9. Objects / E. Objects over Time / 12. Origin as Essential
13101 Necessity-of-origin won't distinguish ex nihilo creations, or things sharing an origin [Cover/O'Leary-Hawthorne]
     Full Idea: A necessity-of-origins approach cannot work to distinguish things that come into being genuinely ex nihilo, and cannot work to distinguish things sharing a single origin.
     From: Cover,J/O'Leary-Hawthorne,J (Substance and Individuation in Leibniz [1999], 7.4.1)
     A reaction: Since I am deeply suspicious of essentiality or necessity of origin (and they are not, I presume, the same thing) I like these two. Twins have always bothered me with the second case (where order of birth seems irrelevant).
10. Modality / E. Possible worlds / 3. Transworld Objects / a. Transworld identity
13081 Even extreme modal realists might allow transworld identity for abstract objects [Cover/O'Leary-Hawthorne]
     Full Idea: It might be suggested that even the extreme modal realist can countenance transworld identity for abstract objects.
     From: Cover,J/O'Leary-Hawthorne,J (Substance and Individuation in Leibniz [1999], 3.2.2 n46)
     A reaction: This may sound right for uncontroversial or well-defined abstracta such as numbers and circles, but even 'or' is ambiguous, and heaven knows what the transworld identity of 'democracy' is!
14. Science / D. Explanation / 2. Types of Explanation / c. Explanations by coherence
13071 We can go beyond mere causal explanations if we believe in an 'order of being' [Cover/O'Leary-Hawthorne]
     Full Idea: The philosopher comfortable with an 'order of being' has richer resources to make sense of the 'in virtue of' relation than that provided only by causal relations between states of affairs, positing in addition other sorts of explanatory relationships.

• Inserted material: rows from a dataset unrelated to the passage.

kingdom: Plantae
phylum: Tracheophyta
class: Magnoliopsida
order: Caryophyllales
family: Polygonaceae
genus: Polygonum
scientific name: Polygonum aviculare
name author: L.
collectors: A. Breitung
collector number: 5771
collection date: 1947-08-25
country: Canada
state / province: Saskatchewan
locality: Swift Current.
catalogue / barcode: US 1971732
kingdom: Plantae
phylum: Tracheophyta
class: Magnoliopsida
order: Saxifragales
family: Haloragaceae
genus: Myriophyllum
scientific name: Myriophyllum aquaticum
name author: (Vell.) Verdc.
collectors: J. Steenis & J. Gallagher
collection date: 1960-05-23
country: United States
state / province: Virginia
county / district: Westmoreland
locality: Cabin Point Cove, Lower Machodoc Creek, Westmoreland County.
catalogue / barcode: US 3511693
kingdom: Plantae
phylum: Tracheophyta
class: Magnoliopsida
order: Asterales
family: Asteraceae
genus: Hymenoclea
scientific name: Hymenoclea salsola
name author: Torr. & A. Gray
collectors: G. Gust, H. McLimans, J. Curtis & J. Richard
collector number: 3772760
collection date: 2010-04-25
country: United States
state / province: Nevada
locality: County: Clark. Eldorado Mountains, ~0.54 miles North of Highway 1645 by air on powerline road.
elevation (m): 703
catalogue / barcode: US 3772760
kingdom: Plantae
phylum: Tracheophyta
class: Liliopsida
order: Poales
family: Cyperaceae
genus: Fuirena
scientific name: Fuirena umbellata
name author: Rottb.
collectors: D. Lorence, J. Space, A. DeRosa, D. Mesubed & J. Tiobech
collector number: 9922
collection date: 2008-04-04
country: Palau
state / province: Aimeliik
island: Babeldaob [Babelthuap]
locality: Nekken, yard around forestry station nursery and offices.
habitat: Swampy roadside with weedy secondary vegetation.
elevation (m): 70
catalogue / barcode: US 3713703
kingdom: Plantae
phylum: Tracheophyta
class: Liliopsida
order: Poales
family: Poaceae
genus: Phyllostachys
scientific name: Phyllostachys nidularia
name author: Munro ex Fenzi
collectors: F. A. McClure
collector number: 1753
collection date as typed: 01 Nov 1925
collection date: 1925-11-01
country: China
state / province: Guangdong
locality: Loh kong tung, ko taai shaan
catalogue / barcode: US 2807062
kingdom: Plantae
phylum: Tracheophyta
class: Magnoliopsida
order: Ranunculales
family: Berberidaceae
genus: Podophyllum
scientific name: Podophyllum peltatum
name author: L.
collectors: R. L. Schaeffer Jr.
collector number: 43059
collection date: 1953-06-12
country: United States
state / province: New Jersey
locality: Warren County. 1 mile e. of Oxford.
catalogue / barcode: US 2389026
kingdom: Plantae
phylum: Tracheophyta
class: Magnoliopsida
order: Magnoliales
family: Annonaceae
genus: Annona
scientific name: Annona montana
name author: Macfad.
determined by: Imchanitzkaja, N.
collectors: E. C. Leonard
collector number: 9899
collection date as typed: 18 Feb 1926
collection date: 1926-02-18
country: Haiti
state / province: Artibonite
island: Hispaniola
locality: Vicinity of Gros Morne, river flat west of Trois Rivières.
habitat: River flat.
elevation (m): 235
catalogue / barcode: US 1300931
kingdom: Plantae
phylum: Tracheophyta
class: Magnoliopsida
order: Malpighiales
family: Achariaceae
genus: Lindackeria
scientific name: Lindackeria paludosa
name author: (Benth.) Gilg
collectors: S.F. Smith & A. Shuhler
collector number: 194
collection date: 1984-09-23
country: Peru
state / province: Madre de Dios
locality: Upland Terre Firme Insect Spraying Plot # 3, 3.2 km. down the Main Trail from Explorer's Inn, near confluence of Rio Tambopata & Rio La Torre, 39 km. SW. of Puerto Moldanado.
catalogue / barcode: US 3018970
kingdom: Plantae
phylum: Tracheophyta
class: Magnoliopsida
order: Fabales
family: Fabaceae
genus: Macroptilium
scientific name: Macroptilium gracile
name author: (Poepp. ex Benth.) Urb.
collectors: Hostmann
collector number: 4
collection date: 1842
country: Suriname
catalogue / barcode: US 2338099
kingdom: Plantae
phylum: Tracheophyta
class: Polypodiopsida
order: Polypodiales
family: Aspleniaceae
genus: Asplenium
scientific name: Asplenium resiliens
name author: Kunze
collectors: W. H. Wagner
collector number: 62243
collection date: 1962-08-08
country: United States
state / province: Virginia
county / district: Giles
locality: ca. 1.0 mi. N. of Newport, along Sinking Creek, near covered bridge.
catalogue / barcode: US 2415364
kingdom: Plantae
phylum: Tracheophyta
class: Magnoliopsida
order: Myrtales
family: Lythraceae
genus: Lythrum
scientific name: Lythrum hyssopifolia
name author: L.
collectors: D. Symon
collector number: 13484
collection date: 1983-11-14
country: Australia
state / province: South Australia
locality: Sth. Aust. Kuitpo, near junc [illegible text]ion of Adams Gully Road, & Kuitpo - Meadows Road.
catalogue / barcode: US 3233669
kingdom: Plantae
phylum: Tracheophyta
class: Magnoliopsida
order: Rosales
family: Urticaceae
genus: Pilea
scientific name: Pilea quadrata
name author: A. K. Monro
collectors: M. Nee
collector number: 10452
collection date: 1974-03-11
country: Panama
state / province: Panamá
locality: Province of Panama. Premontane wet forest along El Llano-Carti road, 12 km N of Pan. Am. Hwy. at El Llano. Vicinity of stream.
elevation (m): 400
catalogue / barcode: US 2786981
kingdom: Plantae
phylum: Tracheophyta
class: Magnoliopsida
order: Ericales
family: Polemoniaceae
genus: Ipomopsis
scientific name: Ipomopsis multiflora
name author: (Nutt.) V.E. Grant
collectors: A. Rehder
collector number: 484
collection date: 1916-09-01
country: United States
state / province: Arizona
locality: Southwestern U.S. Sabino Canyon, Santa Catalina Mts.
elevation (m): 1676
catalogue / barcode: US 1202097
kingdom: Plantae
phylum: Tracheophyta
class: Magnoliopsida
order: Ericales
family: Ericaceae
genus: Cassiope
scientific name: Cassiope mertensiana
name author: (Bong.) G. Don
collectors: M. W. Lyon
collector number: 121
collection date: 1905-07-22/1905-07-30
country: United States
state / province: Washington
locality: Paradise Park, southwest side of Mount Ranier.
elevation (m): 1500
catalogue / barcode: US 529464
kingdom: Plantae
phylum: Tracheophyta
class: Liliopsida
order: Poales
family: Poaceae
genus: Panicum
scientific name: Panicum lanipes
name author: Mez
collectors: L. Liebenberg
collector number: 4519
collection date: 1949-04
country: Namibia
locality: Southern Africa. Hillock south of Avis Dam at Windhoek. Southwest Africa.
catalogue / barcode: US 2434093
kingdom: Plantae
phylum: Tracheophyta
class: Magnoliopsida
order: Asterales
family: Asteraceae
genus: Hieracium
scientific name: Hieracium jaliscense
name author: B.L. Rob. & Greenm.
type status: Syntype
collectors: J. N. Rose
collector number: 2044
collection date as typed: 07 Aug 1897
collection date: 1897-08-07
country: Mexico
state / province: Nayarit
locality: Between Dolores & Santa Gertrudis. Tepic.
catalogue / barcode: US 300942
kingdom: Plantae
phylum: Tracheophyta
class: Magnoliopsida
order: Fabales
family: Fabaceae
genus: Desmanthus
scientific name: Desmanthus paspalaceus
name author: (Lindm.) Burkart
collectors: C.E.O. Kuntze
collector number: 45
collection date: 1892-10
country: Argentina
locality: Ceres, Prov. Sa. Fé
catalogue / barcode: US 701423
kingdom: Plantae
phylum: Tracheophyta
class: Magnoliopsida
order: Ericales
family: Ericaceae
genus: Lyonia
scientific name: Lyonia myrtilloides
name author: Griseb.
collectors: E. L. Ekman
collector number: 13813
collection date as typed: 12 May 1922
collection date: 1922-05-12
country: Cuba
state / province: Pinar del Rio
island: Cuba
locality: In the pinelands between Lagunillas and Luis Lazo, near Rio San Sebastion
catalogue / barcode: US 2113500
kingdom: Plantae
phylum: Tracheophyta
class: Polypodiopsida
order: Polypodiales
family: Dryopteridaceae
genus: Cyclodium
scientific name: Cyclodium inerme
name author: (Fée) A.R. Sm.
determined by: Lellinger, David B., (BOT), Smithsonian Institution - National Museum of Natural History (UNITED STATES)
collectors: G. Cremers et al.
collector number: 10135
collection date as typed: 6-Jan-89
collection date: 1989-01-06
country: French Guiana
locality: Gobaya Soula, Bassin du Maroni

     From: Cover,J/O'Leary-Hawthorne,J (Substance and Individuation in Leibniz [1999], 1.1.2)
     A reaction: This might best be characterised as 'ontological dependence', and could be seen as a non-causal but fundamental explanatory relationship, and not one that has to depend on a theistic world view.
15. Nature of Minds / A. Nature of Mind / 3. Mental Causation
6120 Causation depends on intrinsic properties [Mellor/Crane]
     Full Idea: The problem thoughts pose for causation is that causation depends directly only on intrinsic properties, whereas the causal powers of token thoughts depend on their contents, which are not intrinsic.
     From: DH Mellor / T Crane (There is no question of physicalism [1990], p.194)
     A reaction: This, as we find later in the paper, depends on an externalist account of thoughts. Could a relational property not be causal? Edinburgh's being wetter than London is caused by its being further north?
17. Mind and Body / D. Property Dualism / 2. Anomalous Monism
6121 There are many psychophysicals laws - about the effects of sweets, colours and soft cushions [Mellor/Crane]
     Full Idea: There are many psychophysical laws, linking sensations to non-mental features of those who have them; the industries of anaesthetics, scents, narcotics, sweeteners, coloured paints, loudspeakers and soft cushions depend on them.
     From: DH Mellor / T Crane (There is no question of physicalism [1990], p.198)
     A reaction: It may be expressing it a little strongly to call these 'laws', but they are certainly reliable regularities, and they are probably enough to undermine Davidson's claim that such laws don't exist.
17. Mind and Body / E. Mind as Physical / 7. Anti-Physicalism / a. Physicalism critique
6122 No defences of physicalism can deprive psychology of the ontological authority of other sciences [Mellor/Crane]
     Full Idea: Neither laws nor causation nor claims of supervenience (the last refuge of the physicalist) deprive psychology of the ontological authority of non-mental science.
     From: DH Mellor / T Crane (There is no question of physicalism [1990], p.203)
     A reaction: There is no need to defend the practice of psychologists (or garden designers) from the depradations of bandit physicalists. But what is the ontology of psychology if it isn't dualist or physicalist?